According to one report, spending on education technology in the United States reached $27.6 billion in 2021. Digital curriculum spending in 2020 was $13.1 billion, an increase of $2.1 billion over 2019. Digital curricula were essential due to the sudden move numerous institutions had to make to remote instruction.

These educational shifts also include shifts in the new student pool and the programs they pursue. Many of these new learners are adults who will be making career shifts. For those who have not been in school for at least a decade, applying for financial aid can seem quite daunting.

In reality, the process of applying for financial aid is much simpler now than it was in the 80s and 90s. When applying, students are also applying for local and state grants for which they might qualify, i.e., “free money.”

In addition to scholarships and grants available to the general population, a little research and diligence can uncover scholarships geared toward specific populations or degree programs. For instance, Western Governors University recently received a grant of nearly $1 million from the Reboot Representation Tech Coalition to increase the number of Black, Latina and Native American (BLNA) women earning bachelor’s degrees in information technology. BLNA women represent approximately 16 percent of the total U.S. population, yet they make up only four percent of students obtaining bachelor’s degrees in computing.

Adult workers could also be overlooking money from their employers. Don’t forget that many employers offer benefits beyond the typical medical, dental and 401(k) plans, including tuition reimbursement.

Tuition reimbursement/assistance can “look” very different based on the employer. Some college-tuition-assistance options include loan forgiveness, low-interest education loans, tuition bills direct-billed to the company, and tuition reimbursement. Some organizations even reimburse employees for one class each term if the employee earns a particular letter grade in the class — typically a “B” for a graduate-level course and a “C” for an undergraduate course.

Other employers have increased their tuition reimbursement amount to $5,250 per year for employees. Since 2016, $5,250 is the maximum amount an employer can provide to an employee tax-free. College tuition assistance is a wonderful way to not only use benefits that your company offers, but also to assist in keeping higher education affordable.

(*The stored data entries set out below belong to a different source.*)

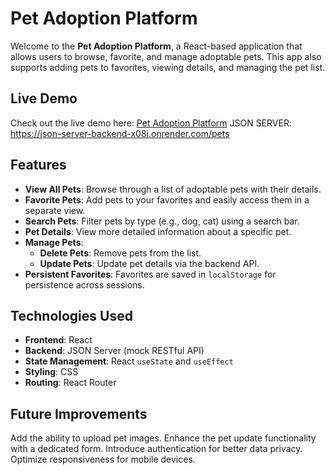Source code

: # Pet Adoption Platform

Welcome to the **Pet Adoption Platform**, a React-based application that allows users to browse, favorite, and manage adoptable pets. This app also supports adding pets to favorites, viewing details, and managing the pet list.

## Live Demo

Check out the live demo here: [Pet Adoption Platform](https://pet-adoption-j8kvszbp2-lybrooks-projects.vercel.app/)
JSON SERVER: https://json-server-backend-x08i.onrender.com/pets

## Features

- **View All Pets**: Browse through a list of adoptable pets with their details.
- **Favorite Pets**: Add pets to your favorites and easily access them in a separate view.
- **Search Pets**: Filter pets by type (e.g., dog, cat) using a search bar.
- **Pet Details**: View more detailed information about a specific pet.
- **Manage Pets**:
  - **Delete Pets**: Remove pets from the list.
  - **Update Pets**: Update pet details via the backend API.
- **Persistent Favorites**: Favorites are saved in `localStorage` for persistence across sessions.

## Technologies Used

- **Frontend**: React
- **Backend**: JSON Server (mock RESTful API)
- **State Management**: React `useState` and `useEffect`
- **Styling**: CSS
- **Routing**: React Router

## Future Improvements

Add the ability to upload pet images.
Enhance the pet update functionality with a dedicated form.
Introduce authentication for better data privacy.
Optimize responsiveness for mobile devices.
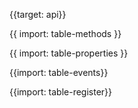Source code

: {{target: api}}

{{ import: table-methods }}

{{ import: table-properties }}

{{import: table-events}}

{{import: table-register}}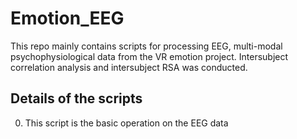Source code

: # Emotion_EEG
This repo mainly contains scripts for processing EEG, multi-modal psychophysiological data from the VR emotion project. 
Intersubject correlation analysis and intersubject RSA was conducted.
## Details of the scripts
0. This script is the basic operation on the EEG data
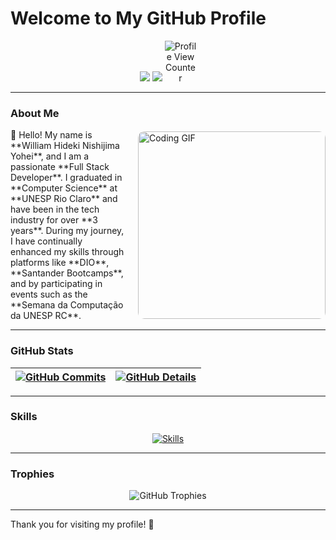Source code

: # Welcome to My GitHub Profile

<div align="center">
  <a href="https://www.linkedin.com/in/william-hideki-nishijima-yohei-a60a5b226/" target="_blank"><img src="https://img.shields.io/badge/-LinkedIn-%230077B5?style=for-the-badge&logo=linkedin&logoColor=white" target="_blank"></a>
  <a href="mailto:williamhnyohei@gmail.com"><img src="https://img.shields.io/badge/-Gmail-%23333?style=for-the-badge&logo=gmail&logoColor=white" target="_blank"></a>
  <img src="https://komarev.com/ghpvc/?username=williamhnyohei" alt="Profile View Counter" style="max-width: 10%; height: auto;"/>
</div>

---

### About Me

<div style="display: flex; justify-content: space-between; align-items: center; gap: 20px">
  <div>
    👋 Hello! My name is **William Hideki Nishijima Yohei**, and I am a passionate **Full Stack Developer**. I graduated in **Computer Science** at **UNESP Rio Claro** and have been in the tech industry for over **3 years**. During my journey, I have continually enhanced my skills through platforms like **DIO**, **Santander Bootcamps**, and by participating in events such as the **Semana da Computação da UNESP RC**.
  </div>
  <div>
    <img src="https://media.giphy.com/media/qgQUggAC3Pfv687qPC/giphy.gif" alt="Coding GIF" width="300" style="border-radius: 10px;"/>
  </div>
</div>


---

### GitHub Stats

<div align="center">

| [![GitHub Commits](http://github-profile-summary-cards.vercel.app/api/cards/productive-time?username=williamhnyohei&theme=dracula&utcOffset=-3)](https://github.com/vn7n24fzkq/github-profile-summary-cards) | [![GitHub Details](http://github-profile-summary-cards.vercel.app/api/cards/profile-details?username=williamhnyohei&theme=dracula)](https://github.com/vn7n24fzkq/github-profile-summary-cards) |
| ----------- | ----------- |

</div>

---

### Skills

<div align="center">
  <a href="https://skillicons.dev">
    <img src="https://skillicons.dev/icons?i=git,vscode,javascript,typescript,css,html,react,angular,vue,tailwind,sass,nodejs,nuxtjs,express,docker,figma,jest,linux,postman,bootstrap,mongodb,firebase,postgres,aws,c,py,flutter,regex,java,eclipse" alt="Skills"/>
  </a>
</div>

---

### Trophies

<div align="center">
  <img src="https://github-profile-trophy.vercel.app/?username=williamhnyohei&row=1&column=6&theme=dracula&margin-w=15&margin-h=15" alt="GitHub Trophies"/>
</div>

---

Thank you for visiting my profile! 🚀
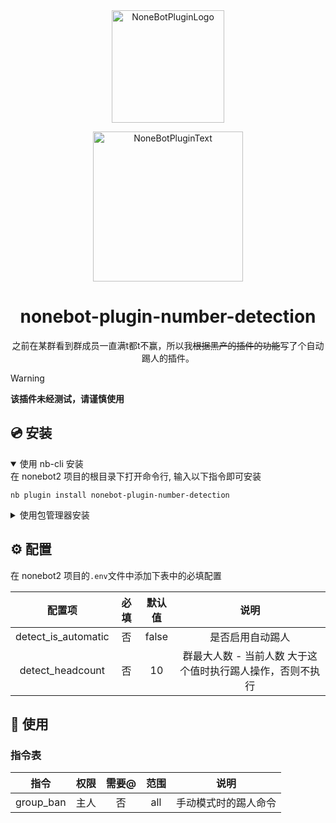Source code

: <div align="center">
  <a href="https://v2.nonebot.dev/store"><img src="https://github.com/A-kirami/nonebot-plugin-template/blob/resources/nbp_logo.png" width="180" height="180" alt="NoneBotPluginLogo"></a>
  <br>
  <p><img src="https://github.com/A-kirami/nonebot-plugin-template/blob/resources/NoneBotPlugin.svg" width="240" alt="NoneBotPluginText"></p>
</div>

<div align="center">

# nonebot-plugin-number-detection

之前在某群看到群成员一直满t都t不赢，所以我~~根据黑产的插件的功能~~写了个自动踢人的插件。

</div>

> [!warning] 
> **该插件未经测试，请谨慎使用**


## 💿 安装

<details open>
<summary>使用 nb-cli 安装</summary>
在 nonebot2 项目的根目录下打开命令行, 输入以下指令即可安装

    nb plugin install nonebot-plugin-number-detection

</details>

<details>
<summary>使用包管理器安装</summary>
在 nonebot2 项目的插件目录下, 打开命令行, 根据你使用的包管理器, 输入相应的安装命令

<details>
<summary>pip</summary>

    pip install nonebot-plugin-number-detection
</details>
<details>
<summary>pdm</summary>

    pdm add nonebot-plugin-number-detection
</details>
<details>
<summary>poetry</summary>

    poetry add nonebot-plugin-number-detection
</details>
<details>
<summary>conda</summary>

    conda install nonebot-plugin-number-detection
</details>

打开 nonebot2 项目根目录下的 `pyproject.toml` 文件, 在 `[tool.nonebot]` 部分追加写入

    plugins = ["nonebot-plugin-number-detection"]

</details>


## ⚙️ 配置

在 nonebot2 项目的`.env`文件中添加下表中的必填配置

| 配置项 | 必填 | 默认值 | 说明 |
|:-----:|:----:|:----:|:----:|
| detect_is_automatic | 否 | false | 是否启用自动踢人 |
| detect_headcount | 否 | 10 | 群最大人数 - 当前人数 大于这个值时执行踢人操作，否则不执行 |

## 🎉 使用
### 指令表
| 指令 | 权限 | 需要@ | 范围 | 说明 |
|:-----:|:----:|:----:|:----:|:----:|
| group_ban | 主人 | 否 | all | 手动模式时的踢人命令 |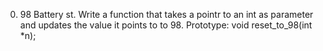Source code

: 0. 98 Battery st.
Write a function that takes a pointr to an int as parameter and updates the value it points to to 98.
Prototype: void reset_to_98(int *n);
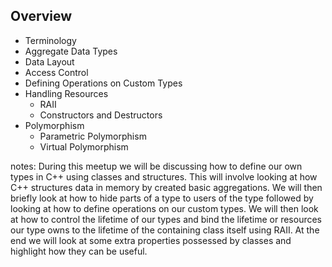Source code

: <!-- .slide: id="Overview" -->

## Overview

- Terminology <!-- .element: class="fragment fade-in-then-semi-out" style="font-size: xx-large;" -->
- Aggregate Data Types <!-- .element: class="fragment fade-in-then-semi-out" style="font-size: xx-large;" -->
- Data Layout <!-- .element: class="fragment fade-in-then-semi-out" style="font-size: xx-large;" -->
- Access Control <!-- .element: class="fragment fade-in-then-semi-out" style="font-size: xx-large;" -->
- Defining Operations on Custom Types <!-- .element: class="fragment fade-in-then-semi-out" style="font-size: xx-large;" -->
- Handling Resources <!-- .element: class="fragment fade-in-then-semi-out" style="font-size: xx-large;" -->
  - RAII <!-- .element: class="fragment fade-in-then-semi-out" style="font-size: xx-large;" -->
  - Constructors and Destructors <!-- .element: class="fragment fade-in-then-semi-out" style="font-size: xx-large;" -->
- Polymorphism <!-- .element: class="fragment fade-in-then-semi-out" style="font-size: xx-large;" -->
  - Parametric Polymorphism <!-- .element: class="fragment fade-in-then-semi-out" style="font-size: xx-large;" -->
  - Virtual Polymorphism <!-- .element: class="fragment fade-in-then-semi-out" style="font-size: xx-large;" -->
<!-- - Static Storage Duration -->

notes: During this meetup we will be discussing how to define our own types in C++ using classes
and structures. This will involve looking at how C++ structures data in memory by created
basic aggregations. We will then briefly look at how to hide parts of a type to users of
the type followed by looking at how to define operations on our custom types. We will
then look at how to control the lifetime of our types and bind the lifetime or resources
our type owns to the lifetime of the containing class itself using RAII. At the end we
will look at some extra properties possessed by classes and highlight how they can be
useful.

If you are considering pursuing an MBA, Western Governors University recently announced a one-year MBA track. This option costs $9,060 per year ($4,530 for two six-month terms) and has a projected salary increase of $16,200 upon completion of the degree. So, if a student were to begin this program in January and utilized their company’s maximum tuition reimbursement of $5,250 for the year, he or she could potentially pay only $3,810 out of pocket for a regionally and ACBSP-accredited MBA degree. This estimate doesn’t take into account the student applying for and potentially receiving a scholarship or grant from WGU or another source.

The bottom line is that we’ve done so much to secure our bag, we also have to be diligent to keep the bag; increase it and not leave anything on the table. I heard someone say the other day that they wanted all their coins, and guess what? Coins add up to dollars.